LePage has vetoed Medicaid expansion seven times during his two terms.

LePage had said in his veto message to the Legislature that the state needed to come up with a long-term way to fund the expansion and not depend on one-time gimmicks. The bill he vetoed would have funded expansion with surplus revenue and money from the state’s tobacco settlement fund. In his message, LePage also criticized those who supported the ballot measure for not writing a funding method into the citizen-backed law.

However, the Maine Supreme Judicial Court could alter the expansion picture next week, when it hears arguments in a challenge brought by advocates who want to force the governor to file an expansion plan with the federal government.

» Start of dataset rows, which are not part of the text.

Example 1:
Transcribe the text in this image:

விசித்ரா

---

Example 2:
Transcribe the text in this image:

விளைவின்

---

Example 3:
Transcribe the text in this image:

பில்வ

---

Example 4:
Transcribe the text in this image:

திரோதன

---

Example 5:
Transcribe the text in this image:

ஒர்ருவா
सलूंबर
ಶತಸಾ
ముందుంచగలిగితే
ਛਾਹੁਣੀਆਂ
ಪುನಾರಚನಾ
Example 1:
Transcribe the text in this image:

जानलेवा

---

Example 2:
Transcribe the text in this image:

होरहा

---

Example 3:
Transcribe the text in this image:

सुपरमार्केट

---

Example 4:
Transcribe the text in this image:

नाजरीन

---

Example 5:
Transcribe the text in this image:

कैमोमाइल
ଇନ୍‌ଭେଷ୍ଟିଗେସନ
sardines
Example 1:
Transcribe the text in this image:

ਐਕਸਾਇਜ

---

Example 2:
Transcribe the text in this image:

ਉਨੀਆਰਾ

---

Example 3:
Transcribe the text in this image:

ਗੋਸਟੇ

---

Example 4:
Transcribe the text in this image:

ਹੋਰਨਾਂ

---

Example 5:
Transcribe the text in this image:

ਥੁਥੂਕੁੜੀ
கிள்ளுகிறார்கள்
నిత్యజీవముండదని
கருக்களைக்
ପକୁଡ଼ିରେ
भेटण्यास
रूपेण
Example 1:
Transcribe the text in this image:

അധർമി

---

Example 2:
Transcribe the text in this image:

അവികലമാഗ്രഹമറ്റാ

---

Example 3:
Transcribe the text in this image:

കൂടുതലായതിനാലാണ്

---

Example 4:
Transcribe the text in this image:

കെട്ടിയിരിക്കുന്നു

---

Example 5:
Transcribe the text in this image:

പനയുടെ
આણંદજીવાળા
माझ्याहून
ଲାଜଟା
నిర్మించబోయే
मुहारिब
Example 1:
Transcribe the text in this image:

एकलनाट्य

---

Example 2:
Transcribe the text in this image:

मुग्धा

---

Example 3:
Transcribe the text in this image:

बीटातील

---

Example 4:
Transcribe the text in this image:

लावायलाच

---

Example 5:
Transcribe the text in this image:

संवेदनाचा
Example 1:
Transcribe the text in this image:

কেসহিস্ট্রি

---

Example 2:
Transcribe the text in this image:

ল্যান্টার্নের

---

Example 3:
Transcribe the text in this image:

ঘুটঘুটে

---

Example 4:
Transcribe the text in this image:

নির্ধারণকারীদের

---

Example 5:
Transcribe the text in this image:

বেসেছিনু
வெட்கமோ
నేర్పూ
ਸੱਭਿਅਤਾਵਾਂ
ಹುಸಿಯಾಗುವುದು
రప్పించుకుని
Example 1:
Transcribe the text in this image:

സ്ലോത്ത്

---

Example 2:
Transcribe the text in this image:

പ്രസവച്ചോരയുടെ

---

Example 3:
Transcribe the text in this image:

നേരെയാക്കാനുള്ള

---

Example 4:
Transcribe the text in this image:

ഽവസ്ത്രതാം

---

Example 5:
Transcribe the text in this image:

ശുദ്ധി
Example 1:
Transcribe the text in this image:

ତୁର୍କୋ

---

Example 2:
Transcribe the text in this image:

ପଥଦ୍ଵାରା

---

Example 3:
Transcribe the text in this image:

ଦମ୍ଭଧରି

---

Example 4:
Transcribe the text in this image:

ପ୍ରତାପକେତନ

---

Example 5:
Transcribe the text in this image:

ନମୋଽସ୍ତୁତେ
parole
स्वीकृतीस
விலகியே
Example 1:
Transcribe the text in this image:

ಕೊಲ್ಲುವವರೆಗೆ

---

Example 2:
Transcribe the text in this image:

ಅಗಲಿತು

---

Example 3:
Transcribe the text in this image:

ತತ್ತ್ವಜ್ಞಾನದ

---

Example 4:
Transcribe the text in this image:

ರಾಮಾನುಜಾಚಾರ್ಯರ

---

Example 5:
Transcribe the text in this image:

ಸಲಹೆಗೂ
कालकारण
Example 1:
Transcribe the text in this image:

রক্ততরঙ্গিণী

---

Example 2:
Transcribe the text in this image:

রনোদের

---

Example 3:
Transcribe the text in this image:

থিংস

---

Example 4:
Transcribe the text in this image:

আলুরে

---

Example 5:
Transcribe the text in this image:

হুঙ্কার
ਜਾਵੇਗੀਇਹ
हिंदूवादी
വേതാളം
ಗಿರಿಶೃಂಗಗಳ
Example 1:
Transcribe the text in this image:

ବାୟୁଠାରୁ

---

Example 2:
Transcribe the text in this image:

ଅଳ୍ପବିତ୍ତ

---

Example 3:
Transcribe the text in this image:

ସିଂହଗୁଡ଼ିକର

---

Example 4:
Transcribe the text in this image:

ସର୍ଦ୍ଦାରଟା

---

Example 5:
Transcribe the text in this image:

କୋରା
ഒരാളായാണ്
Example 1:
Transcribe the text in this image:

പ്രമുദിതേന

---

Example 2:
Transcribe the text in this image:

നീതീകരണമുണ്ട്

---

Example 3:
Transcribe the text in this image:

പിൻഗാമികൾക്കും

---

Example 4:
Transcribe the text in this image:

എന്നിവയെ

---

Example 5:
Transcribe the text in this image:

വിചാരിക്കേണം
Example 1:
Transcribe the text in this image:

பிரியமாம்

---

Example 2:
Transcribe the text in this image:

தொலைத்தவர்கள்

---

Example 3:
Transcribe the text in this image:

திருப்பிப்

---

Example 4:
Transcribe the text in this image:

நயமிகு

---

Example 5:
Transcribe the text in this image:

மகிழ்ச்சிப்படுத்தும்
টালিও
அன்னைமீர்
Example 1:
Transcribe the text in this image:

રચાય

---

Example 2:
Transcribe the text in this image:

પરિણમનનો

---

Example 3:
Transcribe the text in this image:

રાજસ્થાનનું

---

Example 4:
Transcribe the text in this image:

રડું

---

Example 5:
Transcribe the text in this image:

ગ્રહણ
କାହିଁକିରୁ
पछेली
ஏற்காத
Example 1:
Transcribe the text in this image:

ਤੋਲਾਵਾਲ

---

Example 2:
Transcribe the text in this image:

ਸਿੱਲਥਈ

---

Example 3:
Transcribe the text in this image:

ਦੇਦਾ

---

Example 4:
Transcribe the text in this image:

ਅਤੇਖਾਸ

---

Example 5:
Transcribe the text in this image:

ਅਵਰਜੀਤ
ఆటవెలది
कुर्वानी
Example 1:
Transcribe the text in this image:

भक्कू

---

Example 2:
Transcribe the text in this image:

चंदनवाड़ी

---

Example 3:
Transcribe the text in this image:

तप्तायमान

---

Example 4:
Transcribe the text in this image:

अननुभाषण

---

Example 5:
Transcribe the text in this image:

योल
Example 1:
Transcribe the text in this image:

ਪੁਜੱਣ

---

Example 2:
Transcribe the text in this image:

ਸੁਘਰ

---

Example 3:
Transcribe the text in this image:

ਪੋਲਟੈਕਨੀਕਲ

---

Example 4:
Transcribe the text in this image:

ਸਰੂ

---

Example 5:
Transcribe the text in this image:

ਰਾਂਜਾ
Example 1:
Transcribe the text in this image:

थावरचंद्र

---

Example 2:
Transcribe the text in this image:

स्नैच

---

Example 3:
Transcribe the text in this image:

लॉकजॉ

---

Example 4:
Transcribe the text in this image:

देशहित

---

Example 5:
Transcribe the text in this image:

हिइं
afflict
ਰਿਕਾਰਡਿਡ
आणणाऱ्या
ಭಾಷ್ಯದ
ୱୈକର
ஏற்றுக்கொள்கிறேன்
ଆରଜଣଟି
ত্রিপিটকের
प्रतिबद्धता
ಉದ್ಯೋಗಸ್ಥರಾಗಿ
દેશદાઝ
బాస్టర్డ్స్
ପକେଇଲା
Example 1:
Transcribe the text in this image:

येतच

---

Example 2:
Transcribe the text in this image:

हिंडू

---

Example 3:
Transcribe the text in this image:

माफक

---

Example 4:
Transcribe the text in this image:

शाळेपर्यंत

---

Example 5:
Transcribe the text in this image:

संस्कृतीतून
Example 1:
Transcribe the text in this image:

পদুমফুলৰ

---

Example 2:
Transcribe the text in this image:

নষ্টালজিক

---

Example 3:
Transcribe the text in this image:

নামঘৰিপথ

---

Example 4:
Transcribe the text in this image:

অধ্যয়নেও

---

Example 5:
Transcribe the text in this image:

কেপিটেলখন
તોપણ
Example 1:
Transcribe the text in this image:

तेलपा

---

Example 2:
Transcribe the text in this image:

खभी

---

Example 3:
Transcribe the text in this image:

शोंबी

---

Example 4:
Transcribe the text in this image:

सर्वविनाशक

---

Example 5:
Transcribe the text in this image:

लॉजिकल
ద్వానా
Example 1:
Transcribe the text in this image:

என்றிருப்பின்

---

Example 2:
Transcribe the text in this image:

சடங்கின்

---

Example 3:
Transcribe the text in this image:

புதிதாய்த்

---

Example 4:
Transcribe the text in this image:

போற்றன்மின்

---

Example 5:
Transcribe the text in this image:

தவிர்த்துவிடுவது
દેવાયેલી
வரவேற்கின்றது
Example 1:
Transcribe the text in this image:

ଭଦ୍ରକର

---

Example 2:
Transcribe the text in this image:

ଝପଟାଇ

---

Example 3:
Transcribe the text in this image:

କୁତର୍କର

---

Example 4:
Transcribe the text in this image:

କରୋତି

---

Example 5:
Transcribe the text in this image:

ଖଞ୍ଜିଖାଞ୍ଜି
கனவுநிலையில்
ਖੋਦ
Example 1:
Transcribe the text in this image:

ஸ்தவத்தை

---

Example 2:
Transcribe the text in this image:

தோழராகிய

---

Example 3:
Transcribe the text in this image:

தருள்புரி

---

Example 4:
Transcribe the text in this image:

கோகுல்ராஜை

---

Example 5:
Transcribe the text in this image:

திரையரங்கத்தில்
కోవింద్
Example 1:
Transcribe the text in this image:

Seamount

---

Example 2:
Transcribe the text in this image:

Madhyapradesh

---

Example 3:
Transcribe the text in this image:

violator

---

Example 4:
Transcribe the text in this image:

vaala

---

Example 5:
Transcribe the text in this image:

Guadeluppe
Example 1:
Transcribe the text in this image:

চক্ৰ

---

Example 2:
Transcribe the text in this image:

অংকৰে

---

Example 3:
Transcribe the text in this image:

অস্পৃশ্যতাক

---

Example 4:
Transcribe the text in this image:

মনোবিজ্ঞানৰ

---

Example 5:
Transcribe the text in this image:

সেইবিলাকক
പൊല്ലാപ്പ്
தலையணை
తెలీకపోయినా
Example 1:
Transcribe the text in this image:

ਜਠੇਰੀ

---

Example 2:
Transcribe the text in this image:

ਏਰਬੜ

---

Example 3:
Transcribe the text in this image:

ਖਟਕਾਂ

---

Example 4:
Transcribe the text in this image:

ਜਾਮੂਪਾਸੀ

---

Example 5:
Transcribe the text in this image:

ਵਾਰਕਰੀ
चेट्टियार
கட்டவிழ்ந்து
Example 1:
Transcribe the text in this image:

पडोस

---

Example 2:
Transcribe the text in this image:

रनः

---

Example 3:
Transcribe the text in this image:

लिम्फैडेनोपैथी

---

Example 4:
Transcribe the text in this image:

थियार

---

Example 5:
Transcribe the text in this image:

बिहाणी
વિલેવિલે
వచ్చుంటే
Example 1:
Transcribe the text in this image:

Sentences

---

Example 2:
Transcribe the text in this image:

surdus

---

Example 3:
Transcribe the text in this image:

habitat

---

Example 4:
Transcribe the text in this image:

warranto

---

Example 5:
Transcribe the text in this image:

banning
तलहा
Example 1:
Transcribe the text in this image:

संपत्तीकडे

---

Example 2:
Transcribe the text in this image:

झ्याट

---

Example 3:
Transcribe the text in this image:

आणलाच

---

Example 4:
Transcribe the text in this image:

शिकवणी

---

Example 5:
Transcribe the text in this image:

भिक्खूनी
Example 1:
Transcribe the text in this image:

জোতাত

Conservative Republicans stood with the governor in Monday’s 85-58 vote, which fell short of the two-thirds majority needed to overturn his veto of a bill allotting $60 million to help fund a law that 59 percent of voters approved at referendum in 2017.

The governor’s obligation to move forward with expansion is the focus of the hearing before the Supreme Judicial Court next week. Justices will take up a lawsuit that pits advocates for expansion against the administration, which has argued that it cannot implement the law without funding approved by the Legislature.

It remains uncertain whether the state’s highest court will force LePage to file a plan for expansion with the federal Centers for Medicare and Medicaid Services as prescribed for under the Affordable Care Act.

LePage said lawmakers can’t fund expansion with new taxes. He’s now suggesting hospital taxes could cover expansion.